Gilroy – For Gilroy residents, which is more important in a superintendent: involvement in the community or prior experience?
This is one of the questions that Hazard, Young and Attea, the consulting firm charged with choosing the Gilroy Unified School District’s next head, will be trying to answer in a pair of meetings on Feb. 27 and 28.
Consultants from the company have scheduled 38 hours of meetings with individuals and community groups, including the mayor and city officials, former GUSD students, the Gilroy police chief, the president and board of Gavilan College and the chamber of commerce. The consultants will also meet with each member of the GUSD board, Superintendent Edwin Diaz and City Administrator Jay Baksa separately.
By contrast, the consultants have scheduled only two hours for open community forums. The first will be Tuesday, Feb. 27 at 7:30pm and will be conducted in Spanish. The second will be held Wednesday, Feb. 28 at 6:30pm and conducted in English with Spanish-speaking support services.
The reason they scheduled so few hours for community forum, said GUSD Public Information Officer Teri Freedman, was because they felt most people interested in contributing input are “very likely to be covered by the chamber of commerce or one of the other groups. We tried to take the whole big community and break it into smaller chunks so we can get as much out of it as we can.”
One group invited to take part was IBM, which will be represented by Jocelyn Zona, community relations manager for the western United States.
“We have a long-standing partnership with IBM,” Freedman said. “We have a lot of parents who are IBM employees. There are funding opportunities for schools via the parents. We want to make sure their opinion is included.”

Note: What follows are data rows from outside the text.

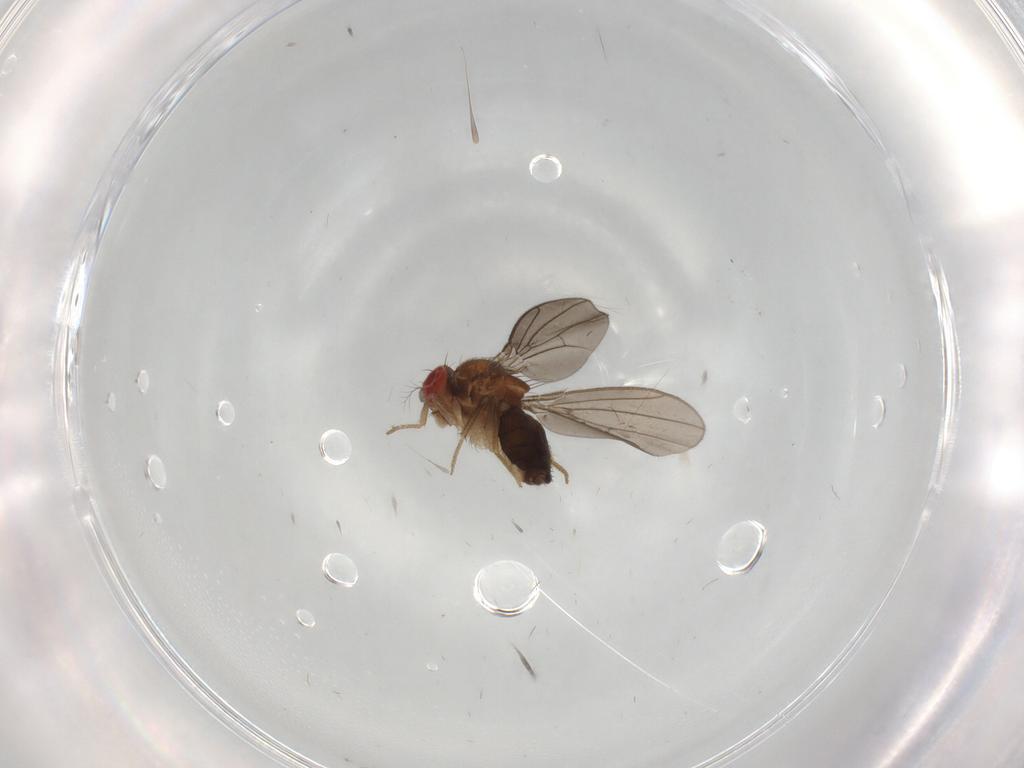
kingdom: Animalia
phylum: Arthropoda
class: Insecta
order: Diptera
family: Drosophilidae
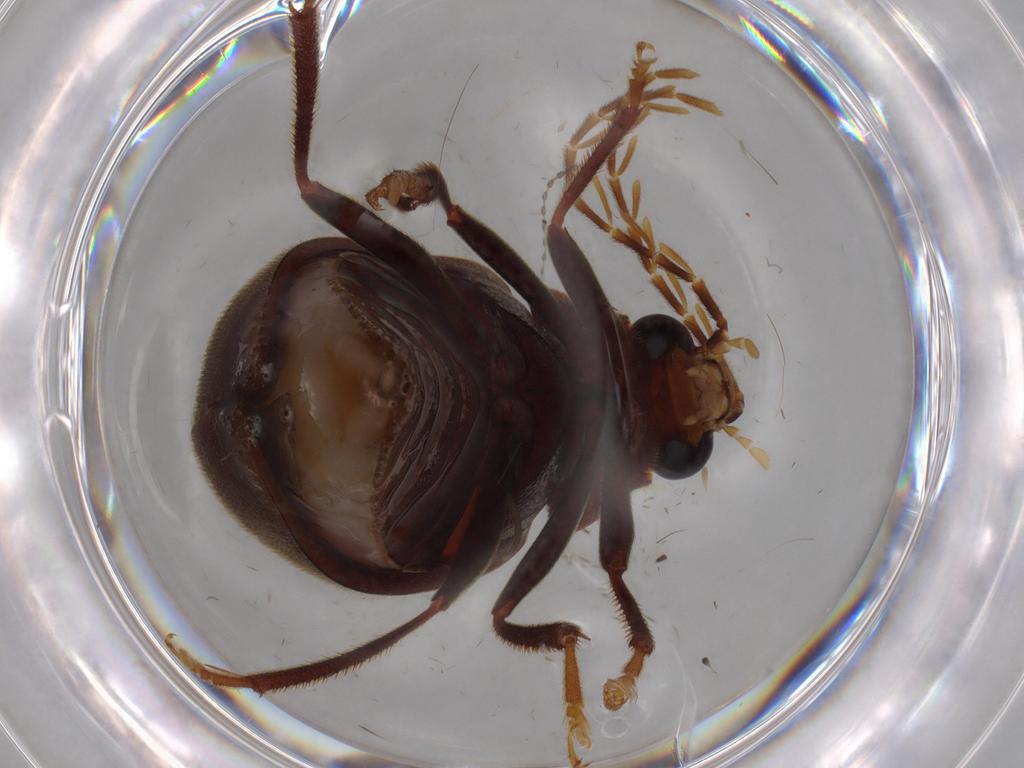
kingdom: Animalia
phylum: Arthropoda
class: Insecta
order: Coleoptera
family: Ptilodactylidae
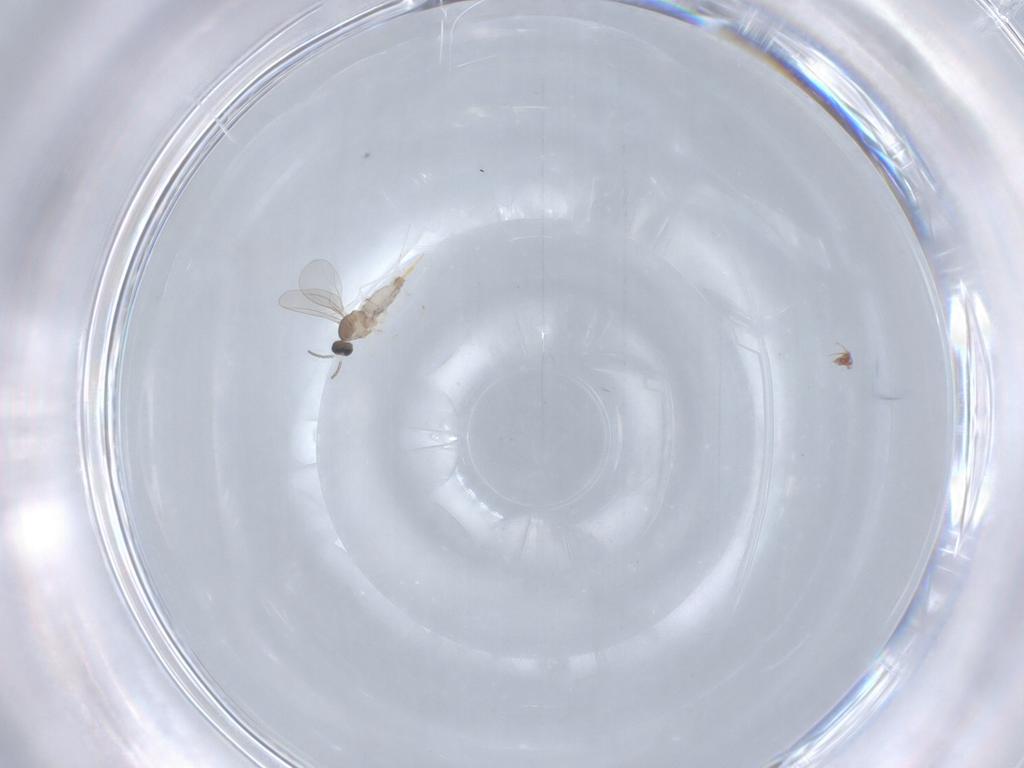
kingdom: Animalia
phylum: Arthropoda
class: Insecta
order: Diptera
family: Cecidomyiidae
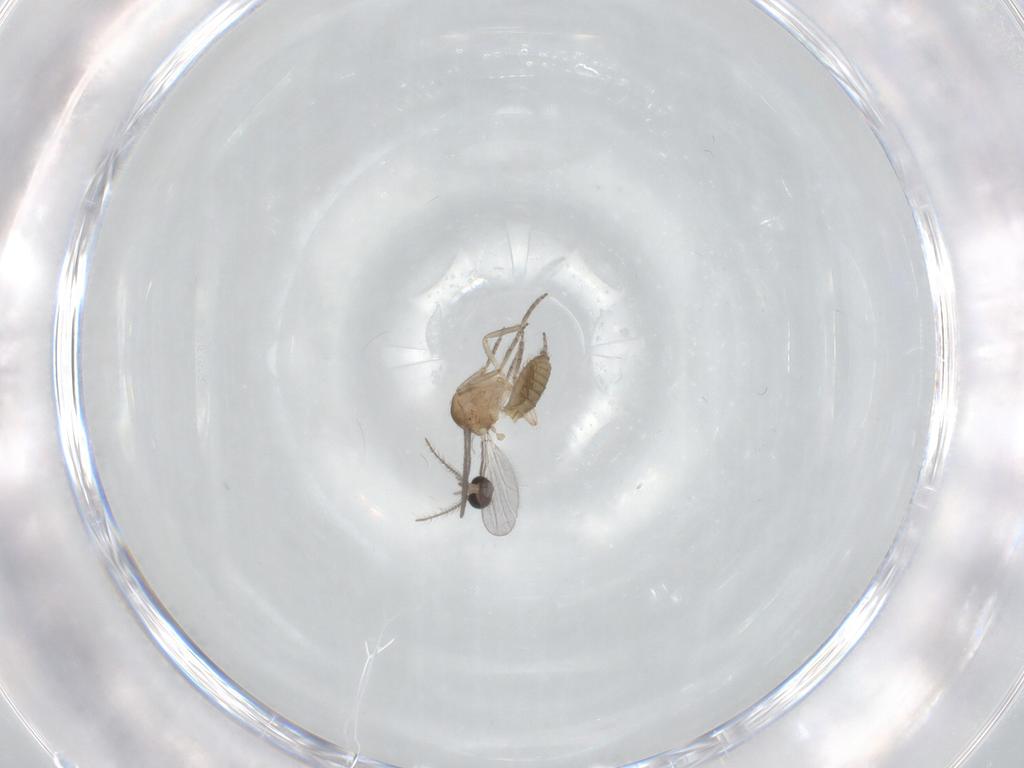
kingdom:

Freedman cited data analysis software for teachers to assess curricular modules and Little Tikes play spaces as past contributions by IBM.
Representatives from interviewed groups and individuals attending the meetings also will be asked to fill out questionnaires that include open-ended questions and a ranking exercise aimed at determining the characteristics Gilroy stakeholders desire in a superintendent.
The responses to these questionnaires will then be compiled and presented to the GUSD Board of Directors March 8. The data will highlight which answers to open-ended answers were most common and what qualities ranked highest in the questionnaire exercise.
Stakeholders and residents unable to attend the meetings or forums can download the questionnaire off the GUSD Web site and return it by mail or fax.